I really can’t decide. I tried to explain what3words.com to Mrs W and my brother recently and was roundly mocked, and – seeing as there was no web-enabled device handy to show them exactly what I meant – they continued to mock until I dissolved in my own pool of shameful tears.
Here’s the idea. Every 3m square on the surface of the earth is assigned three random words.
That’s it. Those three words are then that square’s address. My house, for example, is arrive.vines.celery. (Well, not exactly, because you don’t need to know where I live, but you get the idea.)
OK, so 10, Downing Street is slurs.this.shark. which is sort of funny, in a way.

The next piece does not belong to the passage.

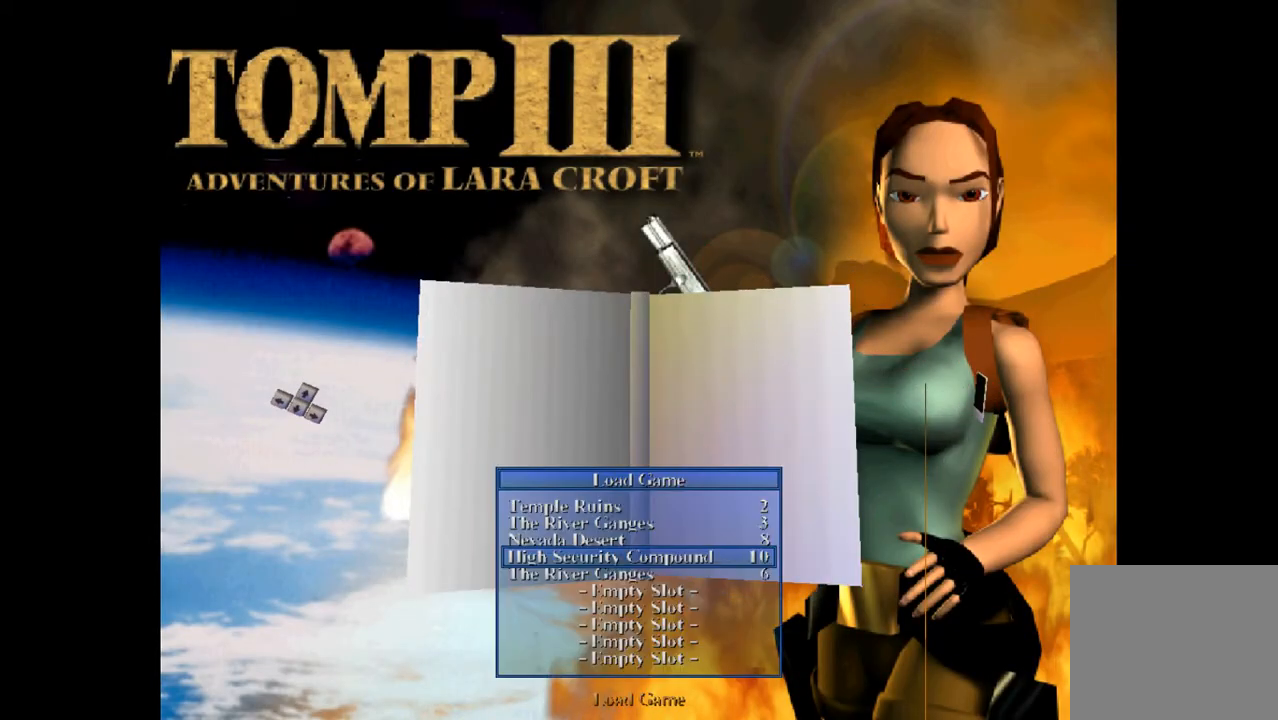
{"buttons": [], "events": []}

No. 8 Downing Street is bind.varieties.rider. Buckingham Palace is future.human.foster and the White House is sulk.held.raves (although presumably, being so large, these properties will have multiple three-word designations).
Weird, eh? And, in these cases, pretty pointless because they already have addresses.

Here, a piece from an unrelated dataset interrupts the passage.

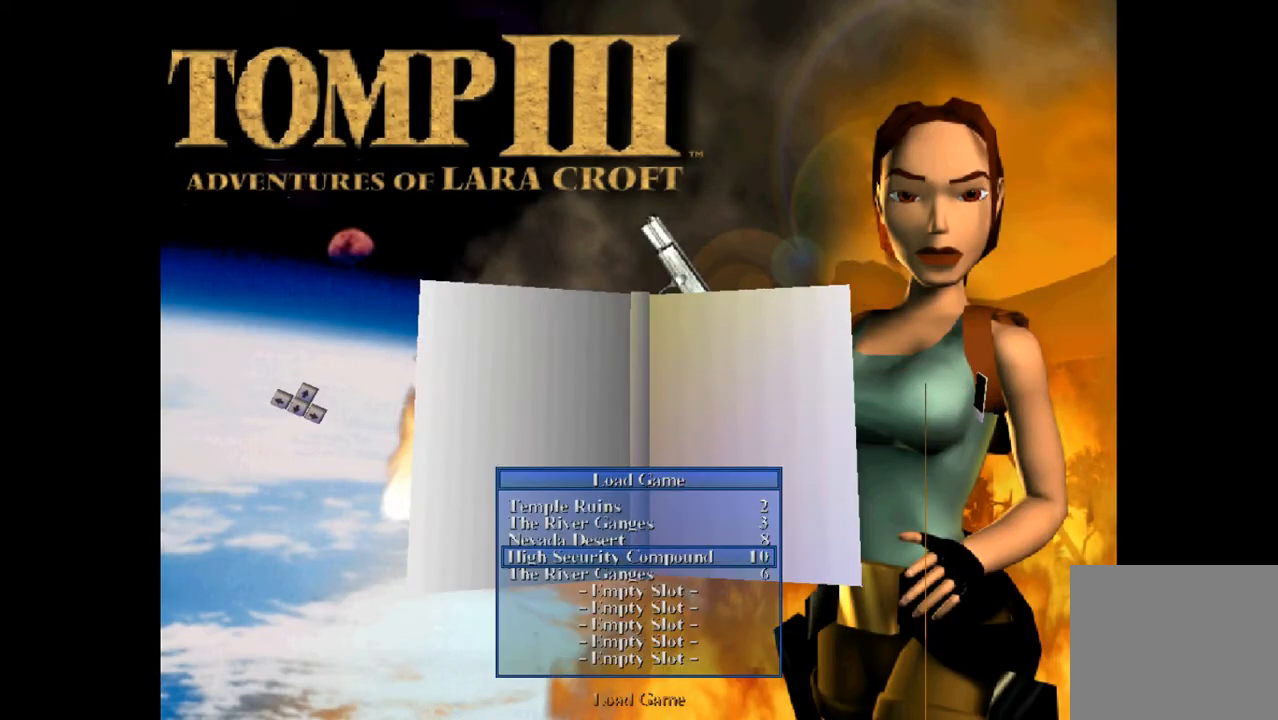
{"buttons": [], "events": []}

But what about the middle of a jungle somewhere? Or the ocean? Each square there has a three-word address too. And this was where the mockery started, because why do these places need addresses? And won’t standard mapping coodinates do the same job?
Well, I suppose they might. But the guys at what3words.com who are behind it all do a far better job than I can of saying why it’s such a cool idea, and it goes way beyond words being more fun than a string of digits . Check it out. And please don’t mock.